Antes que nada, feliz 2019 a todos. Que se cumplan vuestros deseos y el nuevo año os depare vida, alegría y mucha ilusión. Se nos va un 2018 movido, que ha estado repleto de marcha. El balance a nivel Barça no es malo, pero podría haber sido mucho mejor.

Para la mayoría de los culés hay una fecha marcada en rojo: el fatídico 10 de abril de 2018. Una mala tarde en que los de Valverde cayeron contra la Roma (3-0) y dijeron adiós a una Champions que tenía muy buena pinta. La eliminación en el Olímpico dolió más al ver que el Real Madrid se coronaba campeón de Europa por tercer año consecutivo.

Si bien podría decirse que el primer curso con Valverde en el banquillo fue prácticamente excelente –los otros puntos negros fueron el batacazo contra el Madrid en la Supercopa de España y la derrota contra el Levante que frustró una temporada completa invictos–, aquella aciaga noche rebaja la nota final. Fue muy dura para el barcelonismo. De las que duelen.

Más allá del ámbito deportivo y de las dudas que en ocasiones genera el estilo conservador del Txingurri en sus planteamientos, 2018 también ha sido un año triste por la pérdida de algunas personalidades notorias del barcelonismo. Murió en febrero el mítico y entrañable Quini, falleció en junio Zaldúa –vigésimo máximo goleador en la historia del club– y más recientemente –el 3 de diciembre– el popular y longevo presidente José Luis Núñez.

Desvinculado del club desde principios del Siglo XXI –dejó el cargo en el 2000, pero su mano derecha, Joan Gaspart, presidió la entidad hasta 2003–, no ha tenido un papel significativo en la historia más reciente del Barça. Sin embargo, a veces da la sensación de que todavía perdura una cruda división que se forjó en su mandato: el nuñismo contra el cruyffismo.

El cataclismo se produjo en 1996, durante una tensa reunión que empezó con discusiones, siguió con insultos y terminó con sillas volando por los aires. Cruyff fue despedido como entrenador del FC Barcelona y el barcelonismo forjado en los triunfos del Dream Team quedó partido.

Cruyff y Núñez simbolizaron, cada uno a su manera, el éxito de aquella etapa dorada. Ambos fueron responsables de los hitos conquistados. Hoy, los dos están muertos –el magnífico Johan perdió la vida víctima del cáncer el pasado 24 de marzo de 2016–, pero el barcelonismo sigue vivo y coleando. Es imperecedero.  

Joan Laporta y Sandro Rosell tomaron de algún modo el relevo de aquella guerra, más de egos que otra cosa. El laportismo contra el rosellismo, dos corrientes que por suerte van a menos gracias a la pérdida de protagonismo de los dos expresidentes.

El primero, a la sombra, vuelve a sonar vagamente como presidenciable de cara a 2021 pero desde su entorno le recomiendan que no cometa más locuras.
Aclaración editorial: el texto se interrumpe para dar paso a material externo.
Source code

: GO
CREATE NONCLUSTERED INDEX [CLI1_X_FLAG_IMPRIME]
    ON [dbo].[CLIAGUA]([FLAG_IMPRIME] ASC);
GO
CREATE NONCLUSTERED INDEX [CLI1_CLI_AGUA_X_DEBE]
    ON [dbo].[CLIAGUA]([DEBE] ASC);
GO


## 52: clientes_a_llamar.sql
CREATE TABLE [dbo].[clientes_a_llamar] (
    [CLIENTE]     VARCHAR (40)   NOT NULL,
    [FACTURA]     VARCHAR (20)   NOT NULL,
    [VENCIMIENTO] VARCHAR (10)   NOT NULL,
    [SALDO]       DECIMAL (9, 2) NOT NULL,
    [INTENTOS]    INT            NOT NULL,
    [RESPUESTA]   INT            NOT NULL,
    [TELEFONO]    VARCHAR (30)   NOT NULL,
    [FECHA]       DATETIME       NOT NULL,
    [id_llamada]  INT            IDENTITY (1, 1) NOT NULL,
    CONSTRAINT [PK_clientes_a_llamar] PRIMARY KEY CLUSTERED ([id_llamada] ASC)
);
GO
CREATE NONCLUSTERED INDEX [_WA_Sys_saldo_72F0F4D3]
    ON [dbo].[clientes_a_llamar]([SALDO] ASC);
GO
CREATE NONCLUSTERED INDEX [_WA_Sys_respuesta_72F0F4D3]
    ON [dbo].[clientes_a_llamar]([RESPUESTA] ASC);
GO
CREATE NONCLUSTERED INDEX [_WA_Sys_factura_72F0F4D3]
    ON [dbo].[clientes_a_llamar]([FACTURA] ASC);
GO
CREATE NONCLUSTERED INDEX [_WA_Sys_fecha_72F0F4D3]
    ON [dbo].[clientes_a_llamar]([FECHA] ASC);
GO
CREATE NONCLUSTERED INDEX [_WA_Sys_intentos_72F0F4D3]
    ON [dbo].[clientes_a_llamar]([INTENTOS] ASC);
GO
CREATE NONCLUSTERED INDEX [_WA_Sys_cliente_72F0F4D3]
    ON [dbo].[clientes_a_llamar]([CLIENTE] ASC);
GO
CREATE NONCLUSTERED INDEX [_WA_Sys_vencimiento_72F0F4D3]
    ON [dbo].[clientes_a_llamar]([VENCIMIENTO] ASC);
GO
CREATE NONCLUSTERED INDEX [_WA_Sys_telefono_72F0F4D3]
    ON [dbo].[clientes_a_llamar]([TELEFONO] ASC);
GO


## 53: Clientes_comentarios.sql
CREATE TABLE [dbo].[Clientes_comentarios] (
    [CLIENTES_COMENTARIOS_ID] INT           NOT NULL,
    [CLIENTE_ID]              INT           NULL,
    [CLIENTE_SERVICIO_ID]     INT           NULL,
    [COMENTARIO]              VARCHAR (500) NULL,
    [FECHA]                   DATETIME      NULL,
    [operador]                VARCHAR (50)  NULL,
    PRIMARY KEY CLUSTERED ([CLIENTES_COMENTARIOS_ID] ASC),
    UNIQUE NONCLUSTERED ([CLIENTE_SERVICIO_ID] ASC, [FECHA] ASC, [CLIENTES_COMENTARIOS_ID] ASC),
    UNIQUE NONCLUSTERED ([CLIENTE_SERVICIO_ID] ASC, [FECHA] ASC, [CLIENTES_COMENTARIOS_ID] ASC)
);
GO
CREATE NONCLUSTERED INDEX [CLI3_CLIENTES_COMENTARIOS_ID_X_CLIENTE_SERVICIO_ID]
El segundo, entre rejas, está acusado de la comisión de un supuesto delito de blanqueo de capitales y lleva más de un año en prisión provisional sin ser juzgado.
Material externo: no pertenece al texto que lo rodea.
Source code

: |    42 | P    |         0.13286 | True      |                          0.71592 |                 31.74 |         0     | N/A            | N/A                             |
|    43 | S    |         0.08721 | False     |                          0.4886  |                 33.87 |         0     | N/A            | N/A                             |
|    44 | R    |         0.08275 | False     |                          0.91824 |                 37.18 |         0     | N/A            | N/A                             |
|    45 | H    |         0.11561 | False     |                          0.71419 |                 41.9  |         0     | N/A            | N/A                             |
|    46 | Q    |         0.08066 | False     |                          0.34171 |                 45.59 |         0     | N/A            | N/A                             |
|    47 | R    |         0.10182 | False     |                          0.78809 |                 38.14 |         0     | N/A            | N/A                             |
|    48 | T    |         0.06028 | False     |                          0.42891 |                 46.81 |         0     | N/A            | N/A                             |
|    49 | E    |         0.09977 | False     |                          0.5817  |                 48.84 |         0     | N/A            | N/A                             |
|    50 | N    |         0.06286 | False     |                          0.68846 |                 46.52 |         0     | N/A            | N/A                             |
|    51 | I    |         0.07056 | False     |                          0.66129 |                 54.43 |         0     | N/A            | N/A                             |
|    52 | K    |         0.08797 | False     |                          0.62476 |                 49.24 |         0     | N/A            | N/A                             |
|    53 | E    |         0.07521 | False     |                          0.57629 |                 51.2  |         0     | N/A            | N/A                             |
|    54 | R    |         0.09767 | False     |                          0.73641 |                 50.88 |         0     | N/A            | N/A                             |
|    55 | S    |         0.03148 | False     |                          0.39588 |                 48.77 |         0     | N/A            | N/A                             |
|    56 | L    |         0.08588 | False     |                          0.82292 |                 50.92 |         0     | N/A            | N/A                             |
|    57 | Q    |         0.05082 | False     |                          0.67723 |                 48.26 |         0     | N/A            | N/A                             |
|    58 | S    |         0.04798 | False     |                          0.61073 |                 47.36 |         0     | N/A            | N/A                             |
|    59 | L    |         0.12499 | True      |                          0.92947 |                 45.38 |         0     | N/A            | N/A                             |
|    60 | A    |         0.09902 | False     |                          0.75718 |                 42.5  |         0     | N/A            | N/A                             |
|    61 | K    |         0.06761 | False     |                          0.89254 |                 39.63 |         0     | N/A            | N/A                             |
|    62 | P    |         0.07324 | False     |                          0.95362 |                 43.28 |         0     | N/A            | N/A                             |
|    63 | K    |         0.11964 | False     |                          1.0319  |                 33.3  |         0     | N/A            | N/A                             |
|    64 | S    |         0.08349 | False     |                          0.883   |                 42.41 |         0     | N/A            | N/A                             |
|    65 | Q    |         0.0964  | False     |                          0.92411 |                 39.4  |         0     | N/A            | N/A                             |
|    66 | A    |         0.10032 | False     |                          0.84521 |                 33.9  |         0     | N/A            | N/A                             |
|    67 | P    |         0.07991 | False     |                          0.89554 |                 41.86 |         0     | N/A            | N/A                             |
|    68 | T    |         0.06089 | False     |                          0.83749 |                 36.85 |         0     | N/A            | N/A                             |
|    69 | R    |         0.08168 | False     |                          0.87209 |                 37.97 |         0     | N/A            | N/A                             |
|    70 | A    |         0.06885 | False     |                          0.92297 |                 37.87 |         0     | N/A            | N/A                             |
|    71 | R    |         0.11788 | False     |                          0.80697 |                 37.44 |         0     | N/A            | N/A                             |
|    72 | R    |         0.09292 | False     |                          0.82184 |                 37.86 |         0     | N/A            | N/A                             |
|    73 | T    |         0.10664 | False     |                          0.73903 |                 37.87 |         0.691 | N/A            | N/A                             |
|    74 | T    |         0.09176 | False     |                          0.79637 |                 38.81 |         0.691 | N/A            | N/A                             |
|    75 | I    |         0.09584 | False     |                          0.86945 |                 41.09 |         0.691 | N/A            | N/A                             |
El actual presidente del Barça, Josep María Bartomeu, trata de poner algo de cordura en todo este embrollo. Pese a ser íntimo de Rosell y estar obcecado en su defensa personal, Barto ha sabido tender puentes para unir tanta desunión. Especialmente con la familia de Cruyff, a través de su hijo Jordi.

Criticado, a veces en demasía por un entorno culé siempre inconformista, es obvio que hay aspectos mejorables del mandato de Bartomeu. Sin embargo, hay que reconocer los esfuerzos por curar y cicatrizar las heridas del pasado con el único y necesario fin de hacer más fuerte al barcelonismo. Como decía Fuenteovejuna, todos a una.